Avendo già esperienza come AE, decido comunque di dare loro fiducia e proseguire. Faccio un colloquio con il Sales Director, persona assolutamente gradevole e professionale. Anche lui, però, mi chiede nuovamente le aspettative salariali. Terza volta.
Supero anche questo step e vengo invitato all'ultimo colloquio presso la loro sede. Sede che, tra l'altro, si trova in un coworking praticamente in mezzo al nulla: nessun bar, nessun ristorante, nessun servizio nelle vicinanze. Solo campi da tennis e padel.
Arrivo puntuale all'orario concordato e scopro che i manager che avrebbero dovuto intervistarmi stavano ancora pranzando.

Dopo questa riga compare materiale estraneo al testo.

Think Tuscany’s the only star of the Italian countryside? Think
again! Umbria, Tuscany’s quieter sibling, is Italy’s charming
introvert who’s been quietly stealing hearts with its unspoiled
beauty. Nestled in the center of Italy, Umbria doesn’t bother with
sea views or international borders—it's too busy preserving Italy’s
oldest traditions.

Inizio già a chiedermi quanto valga il tempo delle persone per questa azienda.
Nonostante tutto, affronto il colloquio finale preparatissimo. Ricevo complimenti, feedback positivi e segnali che lasciavano intendere tutt'altro rispetto a quello che sarebbe successo dopo. Mi dicono che mi avrebbero fatto sapere a breve.
Qualche giorno dopo arriva il rifiuto.
E qui arriva la parte peggiore.
Accetto serenamente un feedback negativo. Fa parte del gioco. Quello che non accetto è la totale mancanza di rispetto verso chi ha investito tempo, energie e disponibilità in un processo di selezione lungo e frammentato.
Scrivo due email chiedendo semplicemente qualche dettaglio in più per capire dove avrei potuto migliorare. Nessuna risposta. Provo a chiamare l'HR che mi aveva contattato più volte durante il processo. Nessuna risposta. Invio un messaggio. Nessuna risposta.
Nulla.
Quando hanno avuto bisogno della mia disponibilità, hanno sempre trovato il modo di contattarmi. Quando invece ho chiesto cinque minuti del loro tempo per ricevere un feedback costruttivo, sono spariti completamente.
Pretendono flessibilità, tempo e disponibilità da parte dei candidati, ma non sono disposti a dedicare nemmeno due righe di email o una breve telefonata per chiudere il processo in modo professionale.
Col senno di poi, il rifiuto è stato probabilmente la cosa migliore che potesse capitarmi.
Se state valutando di intraprendere un percorso di selezione con questa azienda, il mio consiglio è di pensarci bene. A meno che non siate davvero senza alternative, ci sono aziende che trattano i candidati con molta più trasparenza, organizzazione e rispetto.